#### FRAGMENTO DEL TEXTO ####

No eran menos deplorables los excesos que se cometían en la bebida, el aguardiente, el pulque y vinos usuales en el país, aunque prohibidos en el mercado, se vendían no obstante, con más o menos cautela, y su abuso producía las malas consecuencias que suelen acarrear los juegos de azar y apuesta, aumentaban el desorden, originándose riñas y pendencias a que tenía que ocurrir la tropa para sosegarlas; era por último aquel mercado un caos de confusión y de discordia, un jenegal cenegal de inmundicia inaccesible a otra clase de gentes de las que solían frecuentarlo, razón porque los mismos Jueces se abstenían de entrar en él sin urgente necesidad.

En la Plaza del Volador, contigua a la mayor, había otro mercado donde se veían unos pasajes muy parecidos a los que se refieren en el anterior. La suciedad, los montones de basura, la confusión y desorden de los puestos, la hacían igualmente intransitable. Había en éste un gran corral cerrado con trancas, donde los que venían de fuera a expender las vituallas y otros comestibles encerraban sus mulas y burros; cubríase aquel espacio de estiércol y orinas de las bestias, y el hedor que despedía era un mal físico más tolerable que el moral que resultaba de las vistas de los naturales hábitos de aquellos brutos. Consentíase, no sé por qué, en este mercado que los vendedores de uno y otro sexo se quedasen a pasar la noche en miserables chozas que formaban con palos cañizos y esteras, donde guardaban sus efectos; tolerancia que acarreaba también pésimos inconvenientes.

####

● **PLANTEAMIENTO DEL PROBLEMA**:
Copia del fragmento sobre los mercados todo lo que va desde "No eran menos" hasta "sin urgente necesidad.", cambiando "la tropa" por "la guardia".

#### ENTRADAS DE DATOS ####

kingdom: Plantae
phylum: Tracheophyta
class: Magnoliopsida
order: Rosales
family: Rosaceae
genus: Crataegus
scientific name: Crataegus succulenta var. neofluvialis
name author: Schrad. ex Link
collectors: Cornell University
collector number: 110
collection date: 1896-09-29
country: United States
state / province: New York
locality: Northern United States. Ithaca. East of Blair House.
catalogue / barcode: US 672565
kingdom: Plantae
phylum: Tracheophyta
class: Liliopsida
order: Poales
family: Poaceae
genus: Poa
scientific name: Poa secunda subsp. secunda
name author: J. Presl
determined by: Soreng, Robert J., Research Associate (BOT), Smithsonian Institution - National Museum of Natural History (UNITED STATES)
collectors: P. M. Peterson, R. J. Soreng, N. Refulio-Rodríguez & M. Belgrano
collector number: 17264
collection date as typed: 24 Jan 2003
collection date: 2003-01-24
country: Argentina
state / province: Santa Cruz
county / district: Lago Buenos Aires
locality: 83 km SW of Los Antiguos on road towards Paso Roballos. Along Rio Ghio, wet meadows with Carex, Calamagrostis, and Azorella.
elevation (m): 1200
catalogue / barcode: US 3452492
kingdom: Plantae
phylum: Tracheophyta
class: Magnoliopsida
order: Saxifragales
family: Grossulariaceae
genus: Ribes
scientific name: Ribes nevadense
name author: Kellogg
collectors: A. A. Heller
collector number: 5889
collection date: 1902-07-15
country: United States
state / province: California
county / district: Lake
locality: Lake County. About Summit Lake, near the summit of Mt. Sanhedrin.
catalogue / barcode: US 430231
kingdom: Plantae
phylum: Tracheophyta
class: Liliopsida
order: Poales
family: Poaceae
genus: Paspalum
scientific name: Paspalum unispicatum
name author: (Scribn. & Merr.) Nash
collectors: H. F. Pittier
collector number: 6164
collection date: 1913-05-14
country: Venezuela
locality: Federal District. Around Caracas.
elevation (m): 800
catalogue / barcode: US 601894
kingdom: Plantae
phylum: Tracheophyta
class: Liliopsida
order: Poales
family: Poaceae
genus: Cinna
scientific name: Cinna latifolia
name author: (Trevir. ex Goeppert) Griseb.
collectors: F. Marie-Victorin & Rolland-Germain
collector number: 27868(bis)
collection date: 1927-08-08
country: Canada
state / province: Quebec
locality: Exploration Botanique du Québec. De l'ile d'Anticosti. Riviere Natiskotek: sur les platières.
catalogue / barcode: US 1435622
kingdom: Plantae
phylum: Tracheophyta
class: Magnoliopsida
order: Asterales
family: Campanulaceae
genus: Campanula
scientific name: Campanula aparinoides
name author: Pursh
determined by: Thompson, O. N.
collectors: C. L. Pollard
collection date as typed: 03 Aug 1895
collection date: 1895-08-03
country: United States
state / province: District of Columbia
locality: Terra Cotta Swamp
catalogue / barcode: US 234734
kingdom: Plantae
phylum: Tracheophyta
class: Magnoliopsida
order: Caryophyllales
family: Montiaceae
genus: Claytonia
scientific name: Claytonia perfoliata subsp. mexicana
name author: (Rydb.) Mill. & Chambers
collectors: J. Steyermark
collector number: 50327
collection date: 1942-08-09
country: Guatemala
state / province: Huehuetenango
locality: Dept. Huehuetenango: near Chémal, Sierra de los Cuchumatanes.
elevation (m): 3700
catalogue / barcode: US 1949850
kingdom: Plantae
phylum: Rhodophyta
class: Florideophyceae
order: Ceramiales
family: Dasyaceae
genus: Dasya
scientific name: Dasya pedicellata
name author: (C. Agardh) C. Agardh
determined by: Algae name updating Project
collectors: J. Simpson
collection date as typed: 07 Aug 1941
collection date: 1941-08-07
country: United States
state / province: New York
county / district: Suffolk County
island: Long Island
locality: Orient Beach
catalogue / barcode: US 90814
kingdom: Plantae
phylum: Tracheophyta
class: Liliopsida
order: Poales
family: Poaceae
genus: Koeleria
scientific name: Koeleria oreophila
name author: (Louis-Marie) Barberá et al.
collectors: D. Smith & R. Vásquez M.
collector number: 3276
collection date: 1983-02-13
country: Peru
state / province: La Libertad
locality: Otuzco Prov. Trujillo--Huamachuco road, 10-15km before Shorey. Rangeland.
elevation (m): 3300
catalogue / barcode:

####

● **RESULTADO FINAL**:
No eran menos deplorables los excesos que se cometían en la bebida, el aguardiente, el pulque y vinos usuales en el país, aunque prohibidos en el mercado, se vendían no obstante, con más o menos cautela, y su abuso producía las malas consecuencias que suelen acarrear los juegos de azar y apuesta, aumentaban el desorden, originándose riñas y pendencias a que tenía que ocurrir la guardia para sosegarlas; era por último aquel mercado un caos de confusión y de discordia, un jenegal cenegal de inmundicia inaccesible a otra clase de gentes de las que solían frecuentarlo, razón porque los mismos Jueces se abstenían de entrar en él sin urgente necesidad.